*Written task:*
Pull every line holding the word "added" from the data below and copy it.

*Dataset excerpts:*
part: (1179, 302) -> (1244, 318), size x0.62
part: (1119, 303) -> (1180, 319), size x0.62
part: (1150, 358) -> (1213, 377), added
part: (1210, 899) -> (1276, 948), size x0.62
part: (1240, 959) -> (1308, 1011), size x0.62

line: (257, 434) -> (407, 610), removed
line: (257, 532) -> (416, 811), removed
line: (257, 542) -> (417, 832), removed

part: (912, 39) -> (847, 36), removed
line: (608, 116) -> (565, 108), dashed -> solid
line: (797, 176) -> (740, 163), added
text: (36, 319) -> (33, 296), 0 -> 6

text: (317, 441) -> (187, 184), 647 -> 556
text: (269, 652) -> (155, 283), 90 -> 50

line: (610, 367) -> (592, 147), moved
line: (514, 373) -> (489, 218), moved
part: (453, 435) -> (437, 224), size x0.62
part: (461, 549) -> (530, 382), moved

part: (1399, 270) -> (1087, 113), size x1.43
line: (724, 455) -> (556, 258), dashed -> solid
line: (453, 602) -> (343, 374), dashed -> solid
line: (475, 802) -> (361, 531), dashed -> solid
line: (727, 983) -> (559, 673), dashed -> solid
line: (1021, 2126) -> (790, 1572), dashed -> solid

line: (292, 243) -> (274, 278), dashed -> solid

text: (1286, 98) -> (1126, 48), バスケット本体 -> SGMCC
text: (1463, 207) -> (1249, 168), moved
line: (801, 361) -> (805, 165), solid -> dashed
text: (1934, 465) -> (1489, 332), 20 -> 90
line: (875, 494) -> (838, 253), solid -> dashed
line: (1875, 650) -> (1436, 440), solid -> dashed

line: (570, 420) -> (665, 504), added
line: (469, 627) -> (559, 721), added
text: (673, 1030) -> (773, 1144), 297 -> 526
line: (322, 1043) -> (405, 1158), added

*Output for this task:*
part: (1150, 358) -> (1213, 377), added
line: (797, 176) -> (740, 163), added
line: (570, 420) -> (665, 504), added
line: (469, 627) -> (559, 721), added
line: (322, 1043) -> (405, 1158), added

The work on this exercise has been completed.